Une IA capable d'écrire des articles et des livres jugée «dangereuse» par ses créateurs

L'IA est capable d'écrire des oeuvres de fiction. L'IA est capable d'écrire des oeuvres de fiction.[YANN SCHREIBER / AFP]

Ils ont le sentiment d'avoir crée un monstre. Des chercheurs de la start-up OpenAI, soutenue notamment par Elon Musk, ont décidé de ne pas rendre publics les résultats de leurs recherches sur une intelligence artificielle, jugeant cette dernière «trop dangereuse». 

Cette IA baptisée GPT2 est notamment capable d'écrire des articles de presse et des oeuvres de fiction. Il s'agit au départ d'un générateur de texte qui assimile les mots qui lui sont données et est capable de déterminer la suite du texte la plus logique et de l'écrire dans le même style. 

Et GPT2 y parvient parfaitement, repoussant les limites de ce que l'on peut attendre d'une IA en termes de qualité d'écriture. Il est impossible de faire la différence avec un texte écrit par un être humain. 
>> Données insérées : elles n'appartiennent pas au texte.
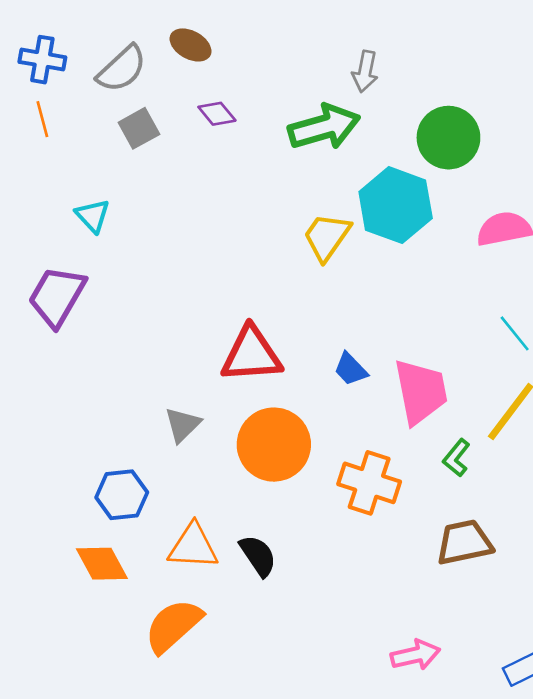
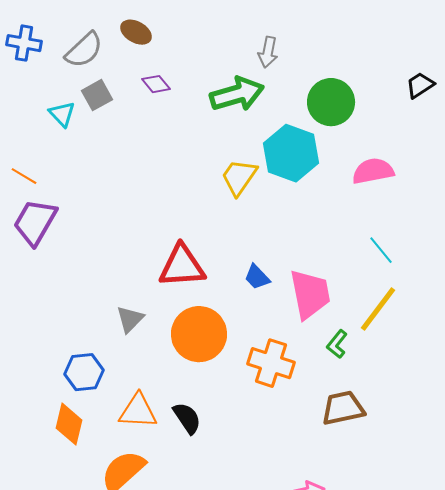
orange line: (42, 119) -> (24, 176), moved, turned -44
cyan triangle: (93, 216) -> (62, 114), moved
orange diamond: (102, 564) -> (69, 424), turned 42

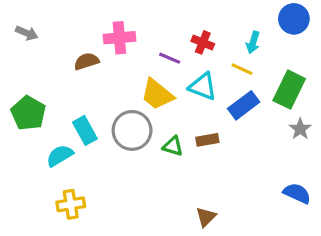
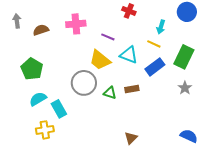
gray arrow: (27, 33) -> (17, 21), turned -120
red cross: (203, 42) -> (129, 11), moved
brown semicircle: (86, 61) -> (41, 30), moved
green pentagon: (28, 113) -> (32, 69), moved
gray star: (300, 129) -> (185, 88), moved
cyan rectangle: (85, 130) -> (59, 109), moved
blue semicircle: (297, 193) -> (189, 136), moved

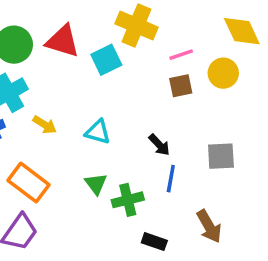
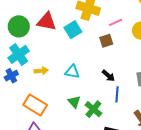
brown square: (181, 86) -> (106, 41), moved
yellow arrow: (45, 125) -> (41, 71), turned -32
green cross: (128, 200) -> (93, 109), turned -30

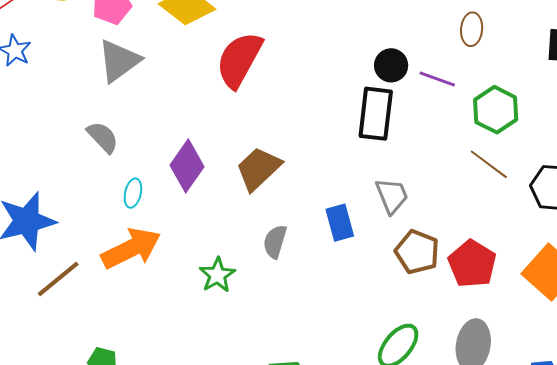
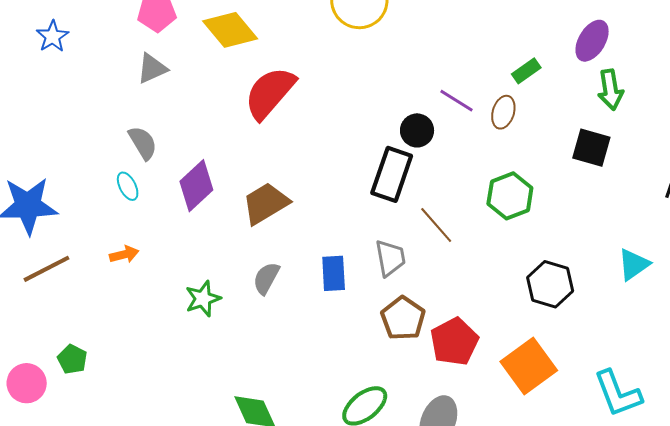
gray triangle: (119, 61) -> (152, 68), size x0.7
purple line: (437, 79) -> (457, 101), moved
gray semicircle: (103, 137) -> (143, 143), moved
brown line: (489, 164) -> (436, 225), moved
cyan ellipse: (133, 193) -> (128, 186), moved, turned -52
orange arrow: (131, 248) -> (124, 254), size x0.5

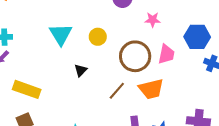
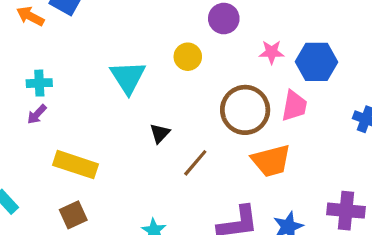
yellow circle: (98, 37) -> (188, 57), moved
blue hexagon: (197, 37) -> (317, 62), moved
brown line: (117, 91) -> (195, 163), moved

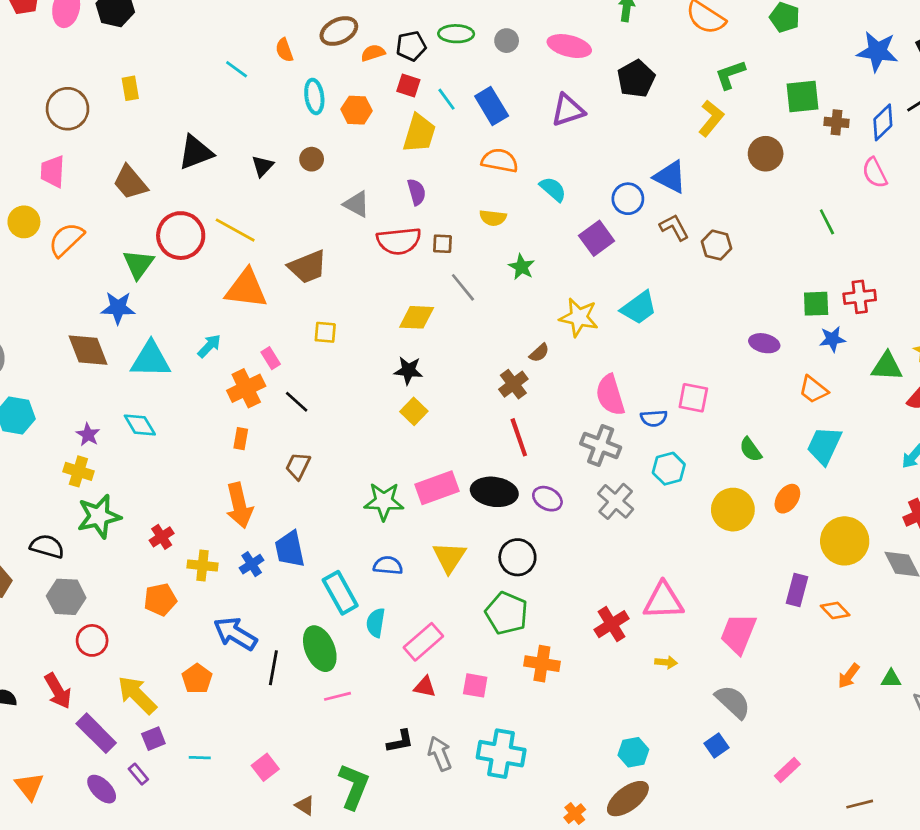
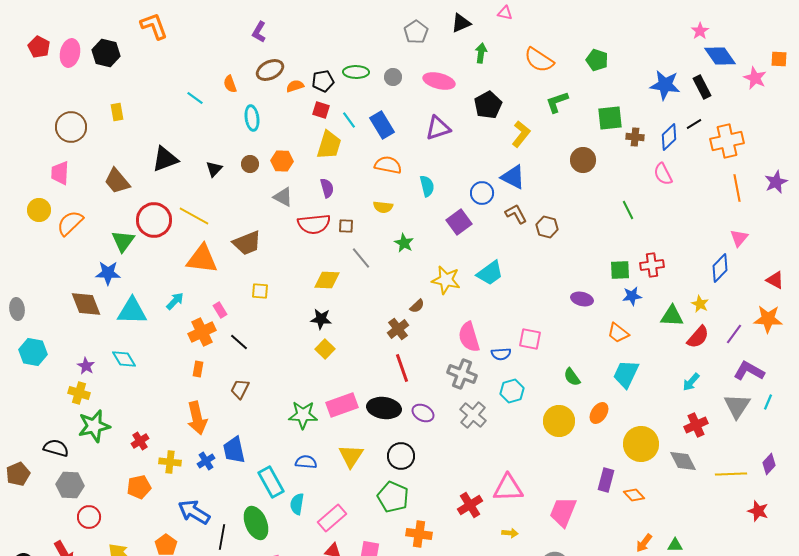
orange hexagon: (357, 110) -> (282, 161), moved
yellow L-shape: (711, 118) -> (521, 134), moved
cyan semicircle: (553, 189) -> (427, 186), turned 35

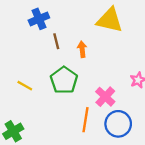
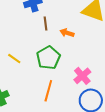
orange arrow: (82, 49) -> (67, 33), turned -72
orange line: (86, 120) -> (48, 91), moved

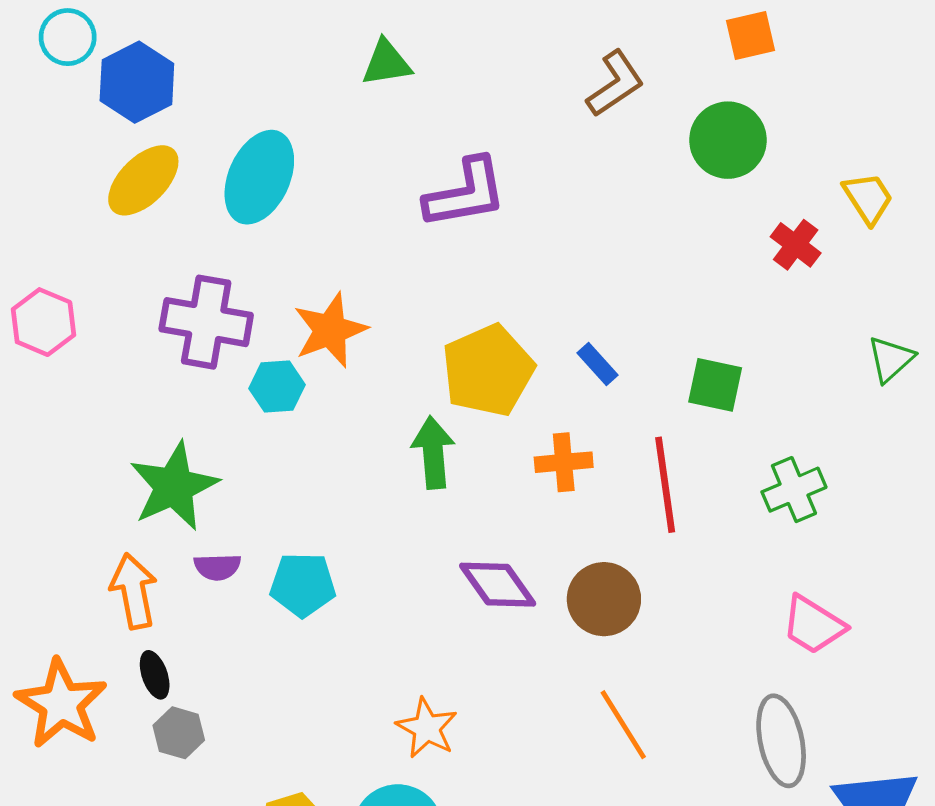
Les chercheurs ont par exemple donné à «lire» à l'IA la première ligne du roman «1984» de George Orwell : C'était une journée ensoleillée et froide du mois d'avril, et les horloges affichaient 13h». Comprenant qu'il s'agissait d'une oeuvre évoquant le futur et écrite sous la forme d'une fiction, l'IA a écrit la suite : «J'étais dans ma voiture sur la route de mon nouveau job à Seattle. J'ai fait le plein, mis la clé dans le contact, et me suis laissé porter. J'ai imaginé à quoi ressemblerait ce jour. Dans cent ans à partir de ce jour. En 2045, j'étais professeur dans une école située dans une région pauvre de la Chine rurale. J'ai commencé avec l'Histoire de la Chine et l'Histoire de la science.»

Tout aussi surprenant, lorsque les chercheurs ont présenté un article du Guardian sur le Brexit à l'IA, celle-ci a été capable d'inventer des citations crédibles du député Jeremy Corbyn, principal opposant à Theresa May, et dévoquer des thématiques précises liée au sujet comme celle de la frontière irlandaise. 

Des usages malveillants

Les performances de l'IA ont ainsi poussé les chercheurs à prendre des précautions. Ils souhaitent ainsi étudier les usages que pourraient en faire des personnes mal intentionnées avant de rendre publiques leurs recherches. 

«Si vous ne pouvez pas anticiper toutes les capacités d'un modèle, vous devez l'étudier pour voir ce qu'il peut faire. Il y a beaucoup de gens qui sont plus capables que nous de déterminer ce qu'il peut faire s'il était utilisé de manère malveillante.», ont déclaré les chercheurs.

Car les possiblités sont nombreuses : générer des avis négatifs ou positifs sur des produits, des spams, voire pire, des «Fake news».